Sin embargo, el éxito de cualquier programa de vacunación depende fundamentalmente de la participación activa de la comunidad. Las vacunas solo son efectivas cuando las personas confían en ellas y acuden oportunamente a vacunarse. Por lo tanto, el llamado hoy es claro: informarse a través de canales oficiales, acudir a los centros de vacunación y aprovechar esta oportunidad de protección temprana. La desinformación y las dudas infundadas pueden socavar los esfuerzos de salud pública y poner en riesgo a la población.

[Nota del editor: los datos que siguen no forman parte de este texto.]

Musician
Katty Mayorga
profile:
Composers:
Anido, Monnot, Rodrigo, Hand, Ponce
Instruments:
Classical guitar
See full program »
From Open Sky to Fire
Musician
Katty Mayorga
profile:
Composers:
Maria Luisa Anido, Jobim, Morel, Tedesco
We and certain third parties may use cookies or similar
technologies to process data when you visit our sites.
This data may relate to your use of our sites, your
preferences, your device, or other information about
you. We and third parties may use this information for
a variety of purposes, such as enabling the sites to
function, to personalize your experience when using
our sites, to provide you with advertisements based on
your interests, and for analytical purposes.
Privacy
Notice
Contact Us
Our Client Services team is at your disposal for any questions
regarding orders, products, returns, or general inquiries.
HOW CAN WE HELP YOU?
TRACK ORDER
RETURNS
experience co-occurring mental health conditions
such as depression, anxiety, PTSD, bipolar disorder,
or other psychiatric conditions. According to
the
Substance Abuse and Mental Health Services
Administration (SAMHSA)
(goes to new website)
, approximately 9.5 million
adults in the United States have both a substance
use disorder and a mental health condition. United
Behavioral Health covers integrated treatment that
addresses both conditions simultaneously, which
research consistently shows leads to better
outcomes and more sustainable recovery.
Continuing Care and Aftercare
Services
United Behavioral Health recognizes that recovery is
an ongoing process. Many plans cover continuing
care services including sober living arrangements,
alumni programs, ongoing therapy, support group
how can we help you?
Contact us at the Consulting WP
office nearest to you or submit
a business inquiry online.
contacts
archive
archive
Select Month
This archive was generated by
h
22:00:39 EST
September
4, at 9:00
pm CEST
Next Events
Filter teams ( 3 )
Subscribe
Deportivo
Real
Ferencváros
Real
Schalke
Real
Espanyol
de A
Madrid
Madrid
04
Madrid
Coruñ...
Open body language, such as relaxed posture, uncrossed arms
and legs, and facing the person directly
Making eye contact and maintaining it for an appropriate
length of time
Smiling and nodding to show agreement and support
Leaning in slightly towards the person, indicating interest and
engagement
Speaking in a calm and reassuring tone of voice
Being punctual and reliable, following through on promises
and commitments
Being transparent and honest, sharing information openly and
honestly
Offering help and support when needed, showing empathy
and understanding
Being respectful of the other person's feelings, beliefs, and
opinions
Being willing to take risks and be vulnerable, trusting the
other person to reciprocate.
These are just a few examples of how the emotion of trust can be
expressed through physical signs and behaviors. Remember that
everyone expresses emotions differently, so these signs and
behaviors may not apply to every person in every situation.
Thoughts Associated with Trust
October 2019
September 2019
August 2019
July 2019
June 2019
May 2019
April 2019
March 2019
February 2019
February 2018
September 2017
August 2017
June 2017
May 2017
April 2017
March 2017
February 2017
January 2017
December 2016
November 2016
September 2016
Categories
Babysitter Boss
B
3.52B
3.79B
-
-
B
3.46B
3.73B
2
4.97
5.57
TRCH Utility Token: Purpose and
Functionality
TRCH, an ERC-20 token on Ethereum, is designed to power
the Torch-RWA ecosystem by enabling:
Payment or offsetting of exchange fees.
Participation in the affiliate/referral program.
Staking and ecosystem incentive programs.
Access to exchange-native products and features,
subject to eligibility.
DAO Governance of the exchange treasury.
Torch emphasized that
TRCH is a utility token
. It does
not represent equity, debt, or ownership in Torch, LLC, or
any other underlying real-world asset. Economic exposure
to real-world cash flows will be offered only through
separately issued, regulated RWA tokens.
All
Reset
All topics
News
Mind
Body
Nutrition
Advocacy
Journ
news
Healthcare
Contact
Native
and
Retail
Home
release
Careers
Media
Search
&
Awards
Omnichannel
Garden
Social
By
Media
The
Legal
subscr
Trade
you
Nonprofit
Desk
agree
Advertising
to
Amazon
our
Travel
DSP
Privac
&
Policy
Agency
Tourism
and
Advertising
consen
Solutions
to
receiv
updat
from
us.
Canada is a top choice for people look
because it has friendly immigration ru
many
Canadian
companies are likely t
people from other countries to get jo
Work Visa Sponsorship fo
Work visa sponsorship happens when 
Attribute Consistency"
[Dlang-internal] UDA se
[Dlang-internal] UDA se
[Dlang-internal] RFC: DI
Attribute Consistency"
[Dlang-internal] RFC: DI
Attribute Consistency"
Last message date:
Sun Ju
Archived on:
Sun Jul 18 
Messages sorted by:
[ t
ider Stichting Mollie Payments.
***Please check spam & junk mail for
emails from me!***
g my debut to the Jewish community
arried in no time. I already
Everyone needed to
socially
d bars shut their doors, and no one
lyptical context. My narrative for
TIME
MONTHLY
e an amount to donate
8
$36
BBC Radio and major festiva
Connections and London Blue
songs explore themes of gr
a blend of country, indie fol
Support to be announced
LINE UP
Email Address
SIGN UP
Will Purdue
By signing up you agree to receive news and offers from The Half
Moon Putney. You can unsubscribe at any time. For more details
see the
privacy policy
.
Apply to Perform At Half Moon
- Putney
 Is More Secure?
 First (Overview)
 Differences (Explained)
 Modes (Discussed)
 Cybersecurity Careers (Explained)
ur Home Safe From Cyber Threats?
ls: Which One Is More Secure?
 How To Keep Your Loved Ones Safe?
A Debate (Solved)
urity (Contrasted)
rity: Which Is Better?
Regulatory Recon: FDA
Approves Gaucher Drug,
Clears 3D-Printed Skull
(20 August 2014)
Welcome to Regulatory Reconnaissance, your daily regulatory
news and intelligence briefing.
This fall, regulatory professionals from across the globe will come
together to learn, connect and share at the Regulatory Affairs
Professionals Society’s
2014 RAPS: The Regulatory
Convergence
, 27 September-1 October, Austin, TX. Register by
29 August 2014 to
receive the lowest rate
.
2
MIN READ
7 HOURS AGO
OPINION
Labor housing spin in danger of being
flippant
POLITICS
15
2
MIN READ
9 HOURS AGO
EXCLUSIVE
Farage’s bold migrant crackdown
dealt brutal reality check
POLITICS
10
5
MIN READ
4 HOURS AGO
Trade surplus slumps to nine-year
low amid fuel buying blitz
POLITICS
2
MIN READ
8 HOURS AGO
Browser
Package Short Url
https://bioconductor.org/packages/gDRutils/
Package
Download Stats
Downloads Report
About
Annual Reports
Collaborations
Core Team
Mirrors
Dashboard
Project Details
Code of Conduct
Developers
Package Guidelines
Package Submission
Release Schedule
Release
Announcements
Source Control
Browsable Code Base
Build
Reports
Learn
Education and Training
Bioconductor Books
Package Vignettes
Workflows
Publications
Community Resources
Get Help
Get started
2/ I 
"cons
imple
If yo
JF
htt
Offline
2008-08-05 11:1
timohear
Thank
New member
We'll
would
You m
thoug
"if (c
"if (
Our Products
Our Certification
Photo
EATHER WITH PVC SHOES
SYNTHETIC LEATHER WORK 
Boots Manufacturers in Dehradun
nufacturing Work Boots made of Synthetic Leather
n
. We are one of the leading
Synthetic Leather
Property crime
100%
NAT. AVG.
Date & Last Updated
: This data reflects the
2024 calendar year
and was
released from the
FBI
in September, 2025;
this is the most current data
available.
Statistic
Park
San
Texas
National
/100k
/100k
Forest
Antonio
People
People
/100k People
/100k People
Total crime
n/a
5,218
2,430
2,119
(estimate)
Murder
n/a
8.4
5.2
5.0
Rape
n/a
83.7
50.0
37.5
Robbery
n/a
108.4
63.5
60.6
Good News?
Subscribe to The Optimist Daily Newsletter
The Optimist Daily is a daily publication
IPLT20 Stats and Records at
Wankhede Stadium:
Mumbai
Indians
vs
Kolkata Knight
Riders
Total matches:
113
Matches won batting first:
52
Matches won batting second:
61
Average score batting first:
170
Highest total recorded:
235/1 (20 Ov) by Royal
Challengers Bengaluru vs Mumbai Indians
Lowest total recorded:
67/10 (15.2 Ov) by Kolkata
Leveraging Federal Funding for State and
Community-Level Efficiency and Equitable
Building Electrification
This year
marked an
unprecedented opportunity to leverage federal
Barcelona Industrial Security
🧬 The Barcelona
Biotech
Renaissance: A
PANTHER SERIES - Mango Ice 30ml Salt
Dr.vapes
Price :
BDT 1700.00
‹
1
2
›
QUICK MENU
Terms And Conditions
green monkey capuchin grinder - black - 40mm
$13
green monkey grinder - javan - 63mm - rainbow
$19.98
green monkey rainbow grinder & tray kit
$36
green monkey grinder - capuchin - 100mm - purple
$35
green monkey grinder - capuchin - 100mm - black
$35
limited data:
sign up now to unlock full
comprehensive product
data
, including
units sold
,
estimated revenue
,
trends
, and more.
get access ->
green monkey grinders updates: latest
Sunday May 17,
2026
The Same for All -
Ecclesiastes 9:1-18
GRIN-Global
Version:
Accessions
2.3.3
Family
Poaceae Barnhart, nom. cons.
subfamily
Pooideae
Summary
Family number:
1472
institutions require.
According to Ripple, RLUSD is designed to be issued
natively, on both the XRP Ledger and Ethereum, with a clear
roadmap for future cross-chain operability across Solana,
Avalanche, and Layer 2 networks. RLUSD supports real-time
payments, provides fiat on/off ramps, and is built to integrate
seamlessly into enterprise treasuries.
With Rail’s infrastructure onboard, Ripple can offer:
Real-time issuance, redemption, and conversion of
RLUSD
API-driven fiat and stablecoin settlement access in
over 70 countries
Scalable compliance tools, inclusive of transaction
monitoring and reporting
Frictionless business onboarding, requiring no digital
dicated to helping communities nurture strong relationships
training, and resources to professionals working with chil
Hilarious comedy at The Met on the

Chile demostró en 2025 que cuando el Estado, los equipos de salud y la ciudadanía trabajan en conjunto, los resultados son tangibles y positivos. La campaña de vacunación 2026 vuelve a poner a prueba esa capacidad colectiva de colaboración y compromiso con la salud pública. En el ámbito de la salud pública, existe una idea simple pero profundamente cierta: es mejor prevenir que lamentar. Vacunarse es cuidarse, pero también es cuidar a los demás y fortalecer la salud de todo el país.

El académico Silva Jiménez enfatiza que la confianza en las instituciones de salud y en la ciencia es fundamental para el éxito de la campaña. "Es crucial que la población tenga acceso a información clara y precisa sobre las vacunas, y que se disipen los mitos y las falsedades que circulan en las redes sociales", señala. "La vacunación es una herramienta segura y eficaz para proteger nuestra salud y la de nuestros seres queridos".

La campaña de vacunación 2026 se dirige especialmente a los grupos de mayor riesgo, como adultos mayores, personas con enfermedades crónicas, mujeres embarazadas y niños pequeños. Se espera que la vacunación contra la influenza y el COVID-19 sean las principales prioridades de esta campaña, aunque también se ofrecerán otras vacunas según las recomendaciones del Ministerio de Salud.

El despliegue territorial de la atención primaria jugará un papel crucial en la campaña de vacunación 2026. Los equipos de salud de los centros de atención primaria se encargarán de llegar a las comunidades más vulnerables, ofreciendo la vacunación en lugares accesibles y convenientes para la población. Se espera que esta estrategia contribuya a aumentar las coberturas de vacunación y a reducir las desigualdades en el acceso a la salud.

En resumen, la campaña de vacunación 2026 representa una oportunidad para fortalecer la salud pública en Chile y proteger a la población de los virus respiratorios. El éxito de esta campaña dependerá de la colaboración entre el Estado, los equipos de salud y la ciudadanía, así como de la confianza en las vacunas y en la ciencia. La prevención, como siempre, es la mejor estrategia para cuidar nuestra salud y la de los demás.